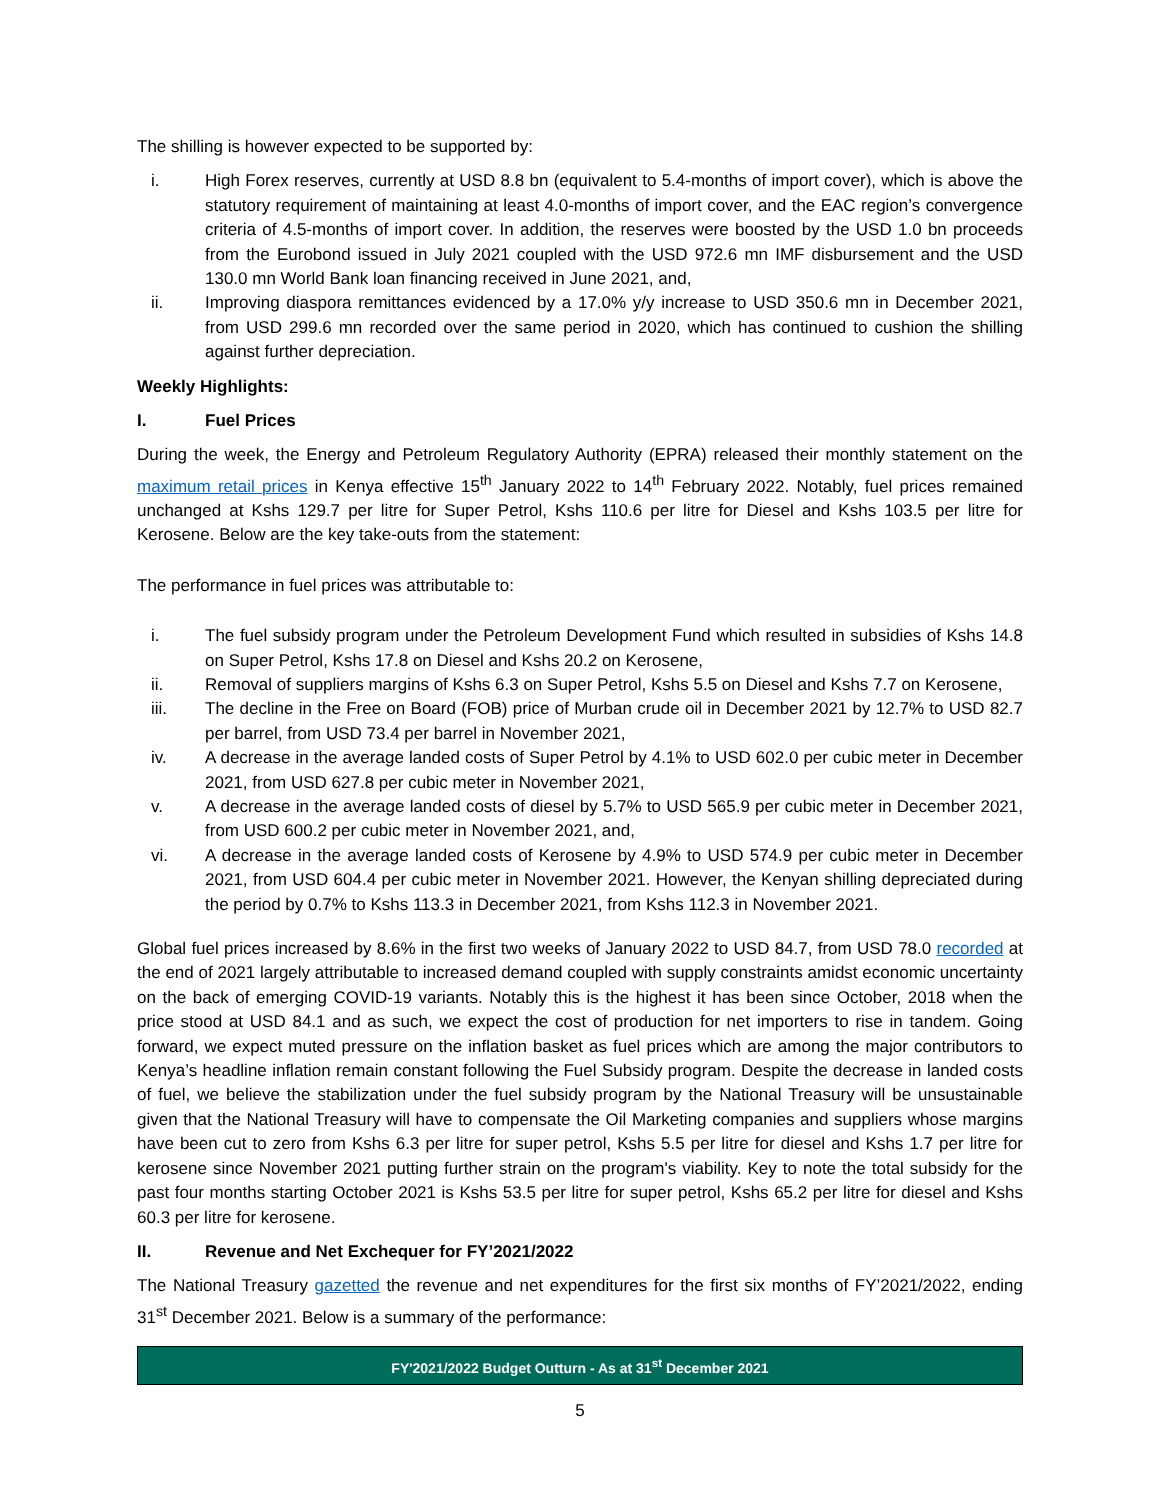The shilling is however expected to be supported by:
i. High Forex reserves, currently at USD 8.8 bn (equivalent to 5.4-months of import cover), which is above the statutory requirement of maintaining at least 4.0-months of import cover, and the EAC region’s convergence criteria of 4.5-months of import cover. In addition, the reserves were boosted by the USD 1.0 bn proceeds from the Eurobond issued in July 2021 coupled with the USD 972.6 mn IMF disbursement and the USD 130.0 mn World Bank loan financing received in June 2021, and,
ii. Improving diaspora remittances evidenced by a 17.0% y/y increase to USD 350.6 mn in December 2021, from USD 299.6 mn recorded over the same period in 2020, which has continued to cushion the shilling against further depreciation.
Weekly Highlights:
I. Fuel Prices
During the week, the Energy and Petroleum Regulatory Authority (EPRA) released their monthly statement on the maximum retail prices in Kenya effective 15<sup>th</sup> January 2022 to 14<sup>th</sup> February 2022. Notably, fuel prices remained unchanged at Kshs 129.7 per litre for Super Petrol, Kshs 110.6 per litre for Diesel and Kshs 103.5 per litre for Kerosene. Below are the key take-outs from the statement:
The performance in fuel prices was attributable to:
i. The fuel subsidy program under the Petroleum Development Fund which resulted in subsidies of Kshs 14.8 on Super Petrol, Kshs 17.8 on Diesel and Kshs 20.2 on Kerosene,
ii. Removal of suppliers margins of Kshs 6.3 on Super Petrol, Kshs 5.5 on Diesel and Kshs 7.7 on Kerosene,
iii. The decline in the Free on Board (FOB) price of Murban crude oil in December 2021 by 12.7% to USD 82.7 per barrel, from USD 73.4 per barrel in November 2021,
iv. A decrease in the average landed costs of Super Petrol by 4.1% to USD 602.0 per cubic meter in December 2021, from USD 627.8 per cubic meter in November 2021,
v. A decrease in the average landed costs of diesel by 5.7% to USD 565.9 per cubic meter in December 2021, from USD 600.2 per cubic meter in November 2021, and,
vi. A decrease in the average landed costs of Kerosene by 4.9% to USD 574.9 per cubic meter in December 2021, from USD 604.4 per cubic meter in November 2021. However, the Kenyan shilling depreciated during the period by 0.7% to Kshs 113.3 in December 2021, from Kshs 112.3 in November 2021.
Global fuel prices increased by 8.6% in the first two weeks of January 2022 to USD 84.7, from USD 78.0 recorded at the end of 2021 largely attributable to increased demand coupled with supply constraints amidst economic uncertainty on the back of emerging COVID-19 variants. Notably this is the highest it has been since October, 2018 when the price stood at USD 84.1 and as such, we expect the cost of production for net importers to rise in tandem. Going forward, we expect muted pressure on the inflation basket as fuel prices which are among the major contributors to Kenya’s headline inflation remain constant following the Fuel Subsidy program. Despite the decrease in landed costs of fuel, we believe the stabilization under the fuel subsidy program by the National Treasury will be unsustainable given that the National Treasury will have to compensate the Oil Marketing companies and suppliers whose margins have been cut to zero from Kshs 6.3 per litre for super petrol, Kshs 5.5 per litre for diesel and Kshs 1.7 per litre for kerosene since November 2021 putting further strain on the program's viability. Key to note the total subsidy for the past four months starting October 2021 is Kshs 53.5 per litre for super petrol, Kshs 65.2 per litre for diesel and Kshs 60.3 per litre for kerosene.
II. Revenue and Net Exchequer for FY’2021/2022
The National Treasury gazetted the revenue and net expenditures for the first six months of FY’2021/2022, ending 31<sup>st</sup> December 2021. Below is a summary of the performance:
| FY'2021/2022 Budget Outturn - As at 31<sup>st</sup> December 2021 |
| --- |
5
::::::::::
• The problem:
Wherever a line of the entries holds the string "Below", copy that line.

• Result of the task:
During the week, the Energy and Petroleum Regulatory Authority (EPRA) released their monthly statement on the maximum retail prices in Kenya effective 15<sup>th</sup> January 2022 to 14<sup>th</sup> February 2022. Notably, fuel prices remained unchanged at Kshs 129.7 per litre for Super Petrol, Kshs 110.6 per litre for Diesel and Kshs 103.5 per litre for Kerosene. Below are the key take-outs from the statement:
The National Treasury gazetted the revenue and net expenditures for the first six months of FY’2021/2022, ending 31<sup>st</sup> December 2021. Below is a summary of the performance:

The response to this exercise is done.